TASK PROMPT —
Your answer is the lines below, exactly, from the one that contains "staining demonstrates strong" through the one that contains "photomicrograph reveals cervical", both included.

RECORDED DATA —

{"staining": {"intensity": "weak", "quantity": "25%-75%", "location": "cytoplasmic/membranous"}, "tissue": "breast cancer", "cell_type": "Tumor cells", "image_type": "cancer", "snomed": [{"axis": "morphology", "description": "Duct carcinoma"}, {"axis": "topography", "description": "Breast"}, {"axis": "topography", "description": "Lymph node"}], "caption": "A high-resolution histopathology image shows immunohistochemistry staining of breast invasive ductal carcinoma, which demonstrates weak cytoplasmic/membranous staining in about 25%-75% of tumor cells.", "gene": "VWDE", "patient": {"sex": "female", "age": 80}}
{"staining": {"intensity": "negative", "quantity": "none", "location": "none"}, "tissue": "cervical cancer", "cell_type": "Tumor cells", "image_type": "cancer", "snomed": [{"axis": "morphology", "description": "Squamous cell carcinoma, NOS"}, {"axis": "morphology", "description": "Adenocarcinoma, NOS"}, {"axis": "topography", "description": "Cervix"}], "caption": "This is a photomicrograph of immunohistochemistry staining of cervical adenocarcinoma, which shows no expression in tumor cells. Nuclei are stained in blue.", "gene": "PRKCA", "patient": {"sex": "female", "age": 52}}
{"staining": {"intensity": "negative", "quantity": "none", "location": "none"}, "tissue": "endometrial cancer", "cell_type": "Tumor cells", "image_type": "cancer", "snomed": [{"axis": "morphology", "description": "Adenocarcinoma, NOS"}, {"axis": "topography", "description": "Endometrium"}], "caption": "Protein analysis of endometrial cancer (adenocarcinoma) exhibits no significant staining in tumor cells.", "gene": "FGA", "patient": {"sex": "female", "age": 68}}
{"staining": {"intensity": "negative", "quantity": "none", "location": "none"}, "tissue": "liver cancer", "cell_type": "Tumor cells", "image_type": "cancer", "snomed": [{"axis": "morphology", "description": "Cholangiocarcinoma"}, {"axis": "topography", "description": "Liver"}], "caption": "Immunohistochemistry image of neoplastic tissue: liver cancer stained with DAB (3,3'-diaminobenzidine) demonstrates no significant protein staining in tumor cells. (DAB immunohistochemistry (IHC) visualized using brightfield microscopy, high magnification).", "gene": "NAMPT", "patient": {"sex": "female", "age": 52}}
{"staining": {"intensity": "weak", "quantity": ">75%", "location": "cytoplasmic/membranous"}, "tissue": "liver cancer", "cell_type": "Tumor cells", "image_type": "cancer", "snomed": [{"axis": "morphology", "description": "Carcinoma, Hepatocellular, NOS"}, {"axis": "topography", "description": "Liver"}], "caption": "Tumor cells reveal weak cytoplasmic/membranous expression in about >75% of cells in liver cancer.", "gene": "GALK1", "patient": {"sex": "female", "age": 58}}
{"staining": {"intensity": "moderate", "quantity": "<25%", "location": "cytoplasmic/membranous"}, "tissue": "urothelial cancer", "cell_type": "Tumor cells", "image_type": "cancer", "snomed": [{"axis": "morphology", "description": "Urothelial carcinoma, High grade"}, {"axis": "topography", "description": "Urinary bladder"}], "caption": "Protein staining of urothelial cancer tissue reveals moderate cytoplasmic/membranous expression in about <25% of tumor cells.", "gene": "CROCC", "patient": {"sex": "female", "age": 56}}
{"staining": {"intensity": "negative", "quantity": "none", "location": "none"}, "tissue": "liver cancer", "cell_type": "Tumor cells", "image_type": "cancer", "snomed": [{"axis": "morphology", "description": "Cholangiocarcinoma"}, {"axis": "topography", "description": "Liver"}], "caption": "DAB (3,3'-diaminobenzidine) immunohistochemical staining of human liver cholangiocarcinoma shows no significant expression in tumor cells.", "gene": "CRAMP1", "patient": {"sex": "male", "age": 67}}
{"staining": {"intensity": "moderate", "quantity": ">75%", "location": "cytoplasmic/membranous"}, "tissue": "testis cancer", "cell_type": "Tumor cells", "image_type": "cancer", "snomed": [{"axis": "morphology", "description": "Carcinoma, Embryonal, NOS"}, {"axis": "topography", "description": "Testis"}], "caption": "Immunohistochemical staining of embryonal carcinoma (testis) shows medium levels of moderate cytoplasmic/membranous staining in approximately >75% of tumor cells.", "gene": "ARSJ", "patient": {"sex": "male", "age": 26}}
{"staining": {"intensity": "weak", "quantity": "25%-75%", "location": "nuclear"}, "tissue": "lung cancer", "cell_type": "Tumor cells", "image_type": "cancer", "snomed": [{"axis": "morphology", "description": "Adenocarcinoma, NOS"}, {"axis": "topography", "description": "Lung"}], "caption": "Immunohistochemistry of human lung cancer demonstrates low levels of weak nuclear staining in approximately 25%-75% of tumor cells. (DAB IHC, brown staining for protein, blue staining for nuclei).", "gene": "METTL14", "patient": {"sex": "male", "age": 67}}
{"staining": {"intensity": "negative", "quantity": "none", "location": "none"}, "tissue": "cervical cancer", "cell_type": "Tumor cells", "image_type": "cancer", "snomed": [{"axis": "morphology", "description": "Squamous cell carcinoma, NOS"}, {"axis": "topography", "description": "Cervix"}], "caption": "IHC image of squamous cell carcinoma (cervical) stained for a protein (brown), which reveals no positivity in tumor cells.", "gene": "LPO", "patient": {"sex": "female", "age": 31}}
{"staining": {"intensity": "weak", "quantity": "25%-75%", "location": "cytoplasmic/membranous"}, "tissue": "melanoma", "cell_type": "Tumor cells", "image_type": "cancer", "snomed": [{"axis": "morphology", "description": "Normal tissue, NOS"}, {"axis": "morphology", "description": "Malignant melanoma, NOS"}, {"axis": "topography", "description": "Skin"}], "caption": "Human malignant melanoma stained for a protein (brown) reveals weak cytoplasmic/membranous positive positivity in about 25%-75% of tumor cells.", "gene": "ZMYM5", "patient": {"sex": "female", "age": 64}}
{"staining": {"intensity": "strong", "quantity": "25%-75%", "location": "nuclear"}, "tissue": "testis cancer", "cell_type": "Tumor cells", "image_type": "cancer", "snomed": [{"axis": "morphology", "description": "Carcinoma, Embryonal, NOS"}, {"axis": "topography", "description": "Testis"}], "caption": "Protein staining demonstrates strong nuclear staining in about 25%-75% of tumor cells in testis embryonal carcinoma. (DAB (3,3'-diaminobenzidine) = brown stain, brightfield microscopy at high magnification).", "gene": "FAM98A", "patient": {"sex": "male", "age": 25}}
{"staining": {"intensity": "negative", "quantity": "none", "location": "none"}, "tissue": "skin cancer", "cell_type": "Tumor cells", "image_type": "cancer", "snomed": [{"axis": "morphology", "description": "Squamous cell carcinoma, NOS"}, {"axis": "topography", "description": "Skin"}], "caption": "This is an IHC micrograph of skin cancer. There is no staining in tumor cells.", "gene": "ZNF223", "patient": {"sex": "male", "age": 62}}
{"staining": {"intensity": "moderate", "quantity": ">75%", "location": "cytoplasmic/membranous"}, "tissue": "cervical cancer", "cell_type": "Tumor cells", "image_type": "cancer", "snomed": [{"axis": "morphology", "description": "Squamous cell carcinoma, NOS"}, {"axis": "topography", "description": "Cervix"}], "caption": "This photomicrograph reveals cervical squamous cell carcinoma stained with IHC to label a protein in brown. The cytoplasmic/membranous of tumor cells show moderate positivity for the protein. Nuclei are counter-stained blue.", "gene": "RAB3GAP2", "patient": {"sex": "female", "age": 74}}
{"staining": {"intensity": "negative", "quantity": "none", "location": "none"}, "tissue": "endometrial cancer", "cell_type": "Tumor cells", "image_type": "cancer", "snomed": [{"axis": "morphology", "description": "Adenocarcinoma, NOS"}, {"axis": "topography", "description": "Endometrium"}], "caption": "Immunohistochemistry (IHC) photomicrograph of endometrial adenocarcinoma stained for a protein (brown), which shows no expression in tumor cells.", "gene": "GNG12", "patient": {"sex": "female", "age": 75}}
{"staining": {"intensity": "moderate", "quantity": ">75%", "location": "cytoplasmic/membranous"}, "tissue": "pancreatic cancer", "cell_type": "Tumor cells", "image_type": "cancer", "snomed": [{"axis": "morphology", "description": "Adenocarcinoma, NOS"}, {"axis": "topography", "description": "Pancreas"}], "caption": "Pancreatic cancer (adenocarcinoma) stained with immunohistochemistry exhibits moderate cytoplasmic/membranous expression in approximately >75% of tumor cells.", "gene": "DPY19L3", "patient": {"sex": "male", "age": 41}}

RESPONSE TO THIS TASK —
{"staining": {"intensity": "strong", "quantity": "25%-75%", "location": "nuclear"}, "tissue": "testis cancer", "cell_type": "Tumor cells", "image_type": "cancer", "snomed": [{"axis": "morphology", "description": "Carcinoma, Embryonal, NOS"}, {"axis": "topography", "description": "Testis"}], "caption": "Protein staining demonstrates strong nuclear staining in about 25%-75% of tumor cells in testis embryonal carcinoma. (DAB (3,3'-diaminobenzidine) = brown stain, brightfield microscopy at high magnification).", "gene": "FAM98A", "patient": {"sex": "male", "age": 25}}
{"staining": {"intensity": "negative", "quantity": "none", "location": "none"}, "tissue": "skin cancer", "cell_type": "Tumor cells", "image_type": "cancer", "snomed": [{"axis": "morphology", "description": "Squamous cell carcinoma, NOS"}, {"axis": "topography", "description": "Skin"}], "caption": "This is an IHC micrograph of skin cancer. There is no staining in tumor cells.", "gene": "ZNF223", "patient": {"sex": "male", "age": 62}}
{"staining": {"intensity": "moderate", "quantity": ">75%", "location": "cytoplasmic/membranous"}, "tissue": "cervical cancer", "cell_type": "Tumor cells", "image_type": "cancer", "snomed": [{"axis": "morphology", "description": "Squamous cell carcinoma, NOS"}, {"axis": "topography", "description": "Cervix"}], "caption": "This photomicrograph reveals cervical squamous cell carcinoma stained with IHC to label a protein in brown. The cytoplasmic/membranous of tumor cells show moderate positivity for the protein. Nuclei are counter-stained blue.", "gene": "RAB3GAP2", "patient": {"sex": "female", "age": 74}}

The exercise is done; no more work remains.